Analyst predicts house prices will fall in Toronto, Vancouver
TORONTO — Home sales in two of Canada’s hottest housing markets, Toronto and Vancouver, are showing signs of a cooling trend in what could be the beginning of a long-awaited contraction that economists have been expecting.
The Greater Toronto Realtors Association said Thursday that the number of pre-owned homes sold by its members last month was down 13 per cent in the city proper and off 5.4 per cent in the broader GTA region compared with the same time last year.
Those numbers came on the heels of a report Wednesday that showed Vancouver home sales hit their lowest level in more than a decade in June, falling 17.2 per cent from May.
CIBC deputy chief economist Benjamin Tal says Vancouver shows where Toronto is headed. He suggested that lower sales volumes in those cities will be followed by lower selling prices, sometime in the future.
“The magnitude in Vancouver will be more significant but it is the same forces that really impact the Toronto market: namely we see some softness in investment activity, especially in the condominum market and we see less foreign money entering the city,” Tal said.
“We know that prices tend to follow sales by about three to five months, so those declines in sales they reflect much more than techcnicalities.

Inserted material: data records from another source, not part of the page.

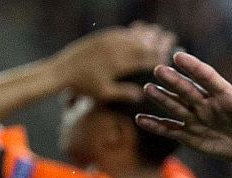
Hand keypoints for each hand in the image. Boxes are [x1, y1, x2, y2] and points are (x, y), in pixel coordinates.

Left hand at [56, 24, 175, 101]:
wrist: (60, 71)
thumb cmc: (82, 86)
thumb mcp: (103, 94)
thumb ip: (122, 93)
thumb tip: (141, 94)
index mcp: (118, 63)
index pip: (143, 58)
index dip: (158, 56)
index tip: (170, 55)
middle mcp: (115, 49)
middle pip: (141, 43)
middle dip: (157, 40)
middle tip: (171, 38)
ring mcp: (107, 41)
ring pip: (132, 35)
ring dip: (146, 32)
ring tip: (158, 30)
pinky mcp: (101, 37)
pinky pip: (120, 31)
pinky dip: (132, 30)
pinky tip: (138, 29)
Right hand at [138, 51, 231, 163]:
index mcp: (226, 96)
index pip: (209, 78)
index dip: (195, 68)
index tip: (180, 57)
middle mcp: (208, 104)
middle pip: (189, 89)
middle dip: (175, 81)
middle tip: (158, 69)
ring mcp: (197, 118)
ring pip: (177, 106)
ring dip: (162, 98)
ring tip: (147, 89)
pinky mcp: (191, 135)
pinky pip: (171, 129)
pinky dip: (156, 125)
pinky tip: (141, 120)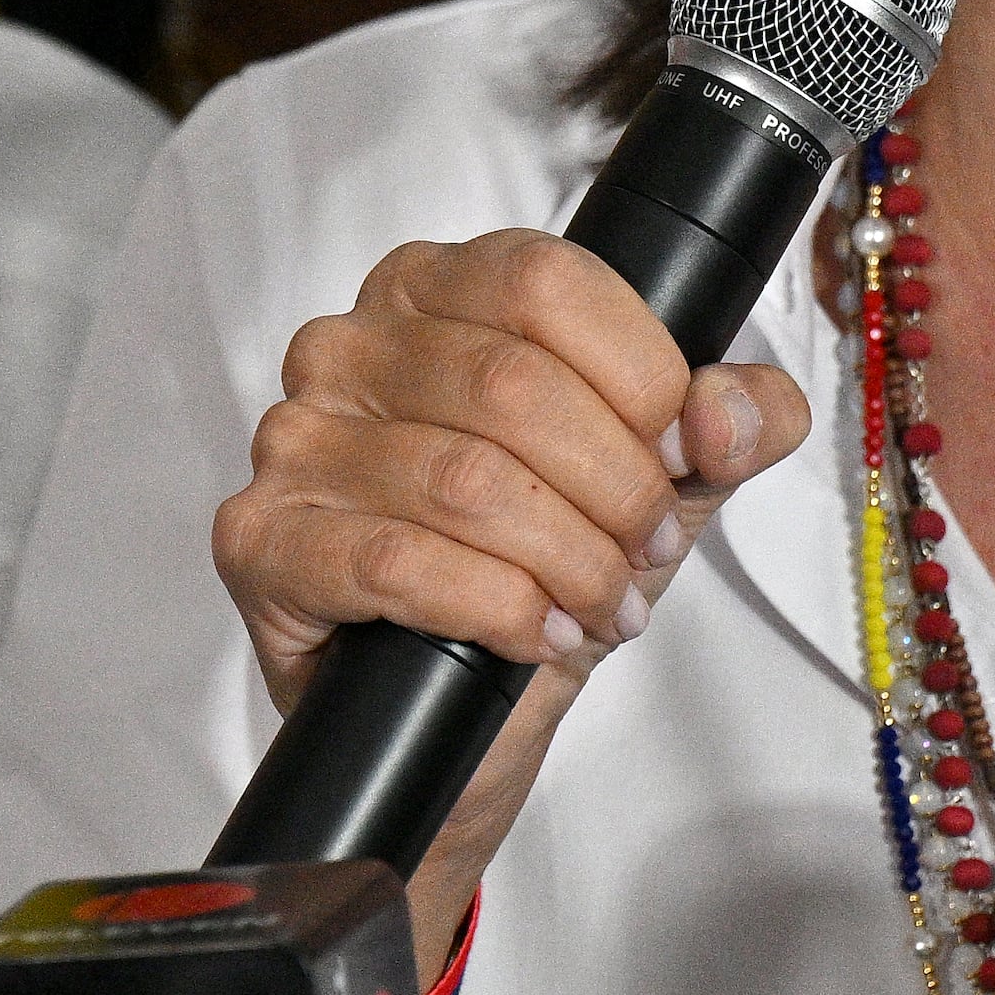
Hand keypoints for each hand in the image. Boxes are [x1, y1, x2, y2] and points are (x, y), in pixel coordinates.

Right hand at [210, 229, 810, 973]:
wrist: (457, 714)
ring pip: (465, 481)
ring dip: (567, 560)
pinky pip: (396, 563)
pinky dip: (493, 606)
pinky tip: (533, 632)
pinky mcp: (261, 540)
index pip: (544, 281)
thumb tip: (732, 409)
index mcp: (435, 288)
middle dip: (615, 486)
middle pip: (513, 384)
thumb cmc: (538, 561)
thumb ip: (730, 421)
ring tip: (601, 603)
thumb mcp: (660, 478)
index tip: (681, 452)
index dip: (639, 375)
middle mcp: (348, 345)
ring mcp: (293, 439)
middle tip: (647, 550)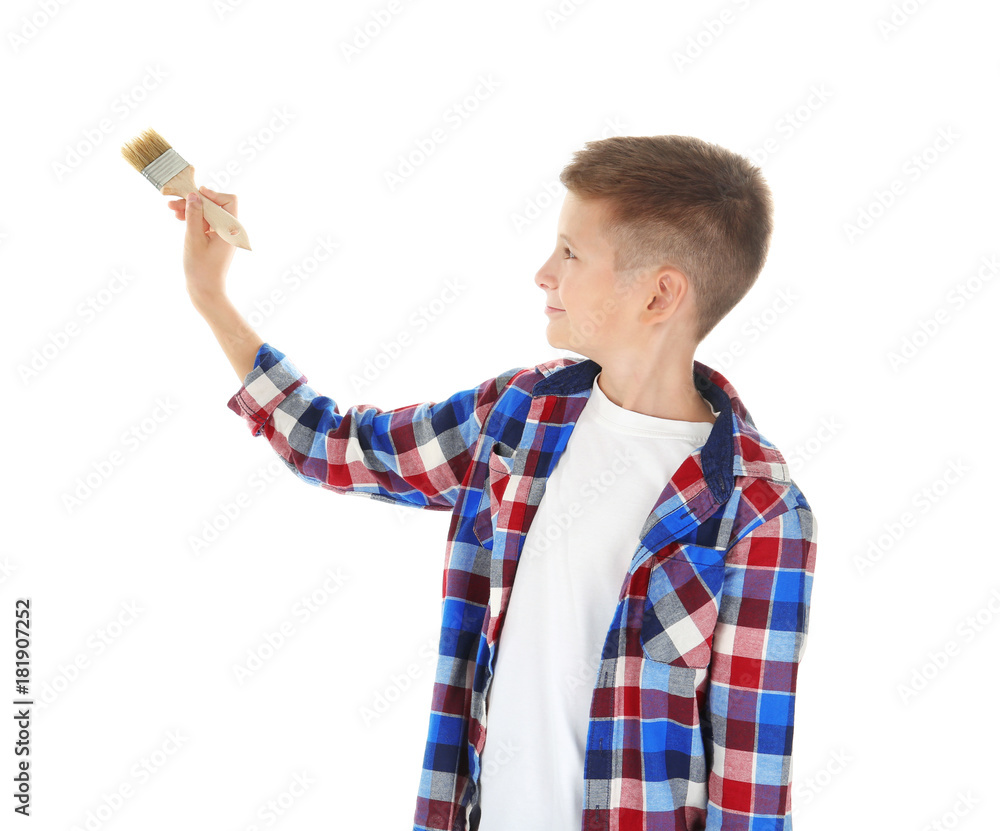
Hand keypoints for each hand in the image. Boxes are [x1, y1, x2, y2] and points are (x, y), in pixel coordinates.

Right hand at [167, 186, 237, 307]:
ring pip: (208, 215)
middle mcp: (230, 231)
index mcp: (231, 229)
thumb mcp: (194, 238)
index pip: (229, 201)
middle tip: (174, 201)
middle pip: (215, 206)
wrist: (206, 291)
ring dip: (191, 210)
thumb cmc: (201, 268)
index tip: (196, 193)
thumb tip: (194, 195)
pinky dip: (194, 220)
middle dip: (195, 202)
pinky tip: (179, 217)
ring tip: (172, 209)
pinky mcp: (215, 241)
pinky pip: (206, 224)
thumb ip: (194, 215)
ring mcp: (223, 236)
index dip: (213, 194)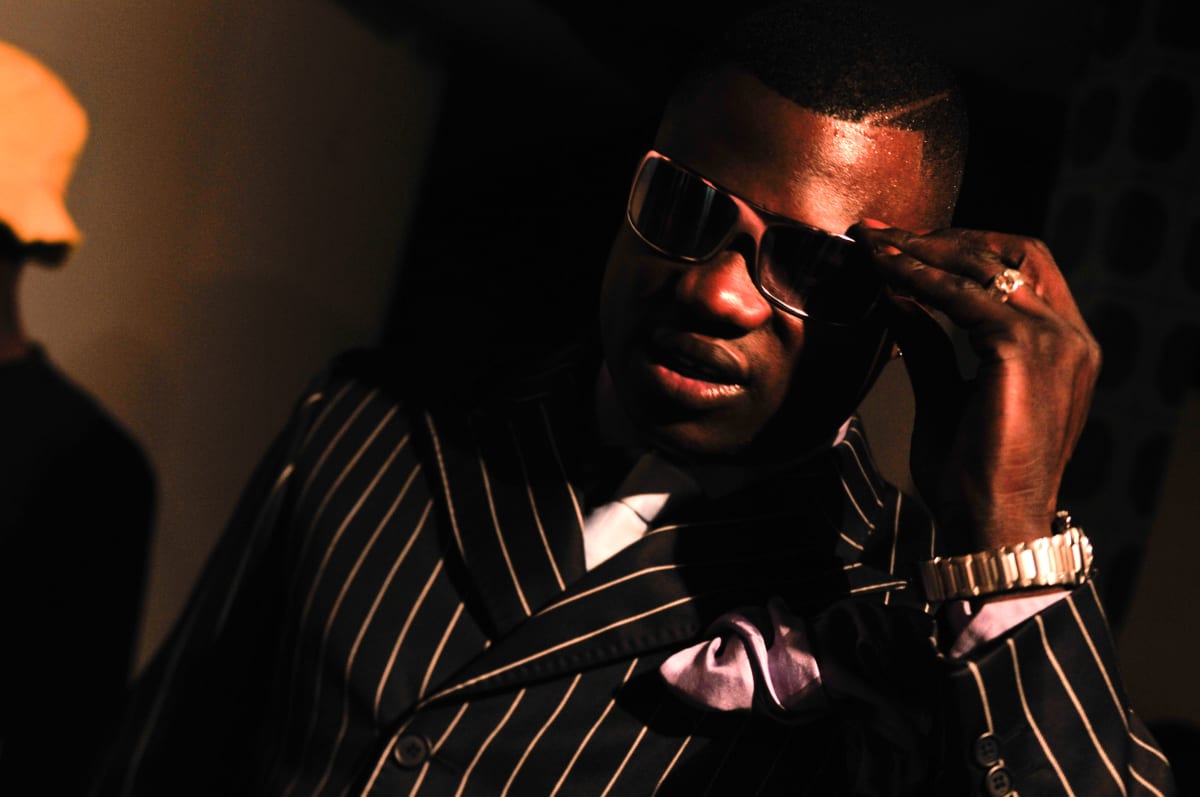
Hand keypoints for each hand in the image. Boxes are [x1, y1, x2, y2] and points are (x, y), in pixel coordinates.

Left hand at [849, 221, 1100, 552]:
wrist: (991, 525)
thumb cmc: (972, 475)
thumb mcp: (945, 394)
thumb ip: (929, 343)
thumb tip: (897, 297)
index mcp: (1063, 347)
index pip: (1022, 268)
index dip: (963, 246)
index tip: (902, 243)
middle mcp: (1069, 336)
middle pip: (1010, 252)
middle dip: (942, 237)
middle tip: (881, 234)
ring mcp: (1055, 340)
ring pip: (984, 266)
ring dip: (922, 249)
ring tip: (873, 244)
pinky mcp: (1025, 350)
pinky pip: (963, 295)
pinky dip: (920, 277)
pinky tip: (885, 272)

They reflect a real softening in the market — credit market and housing market fatigue — and I think it is exactly what we need before interest rates start rising.”
Tal said the effectivness of low interest rates is dimishing “because we’ve been in this environment for a long period of time.”
The lower sales volume, particularly in the condominium segment, is being reported in advance of tightening mortgage and other housing rules coming into effect on Monday.
“So, to me, this is just the beginning of a trend,” Tal said. “In fact it will get worse before it gets better.”
Overall, there were 9,422 sales in the GTA in June at an average price of $508,622, compared with 9,959 at an average price of $474,223 in June 2011.
The average selling price in Toronto proper last month — the so-called 416 area — was $554,077, up eight per cent from $511,591 in June 2011.
Meanwhile, the average price in the 905 area around Toronto was $481,512, up about seven per cent from $448,579 in the same month last year.
On Wednesday, the Real Estate Board of Greater Vancouver reported 2,362 sales in June, a decline from 2,853 in May and also off 27.6 per cent from a year earlier when there were 3,262 sales.
In fact, June sales were the lowest total for the month in the region since 2000, the board said.
But despite the lower sales numbers, the housing price index for residential properties in Vancouver was still up 1.7 per cent from a year ago, with the price for detached properties was up 3.3 per cent from a year ago at $961,600.
Several studies have said Toronto real estate is overvalued but there’s been mixed opinion about whether prices will come down quickly or gradually.
Some of the strongest concern has been focused on the hot condo market
Finance Minister Jim Flaherty moved last month to cool the markets in both Toronto and Vancouver by tightening the rules for borrowers.
The changes don’t go into effect until July 9. However, the figures released Thursday show condo apartment sales in the Greater Toronto Area were down a hefty 18 per cent year over year in June at 1,996.
Flaherty’s move last month, the fourth time he has tightened the rules in as many years, included cutting the maximum amortization period for government-insured mortgages to 25 years from 30.
That change alone will mean that monthly payments on a 25-year, $350,000 mortgage at three per cent interest will be $184 higher than they would have been on the same mortgage amortized over 30 years.
As well, financial regulators have since told lenders they can only issue home equity loans up to a maximum of 65 per cent of the property’s value, down from the previous 80 per cent.
Meanwhile, the government will no longer be in the business of insuring homes that are worth more than $1 million — meaning that buyers will need to put up at least a 20 per cent down payment or seek private insurance.
As well, Ottawa will now insist that prospective buyers have the means to afford mortgage payments, property taxes and heating costs on their home. It will do so by setting cost ratios based on household income — a kind of affordability ratio — of 39 per cent for gross debt service and 44 per cent for total debt service.
“It’s a question of trying to moderate behaviour and I hope Canadians will reflect before they jump into a market at the high end,” Flaherty said at the time.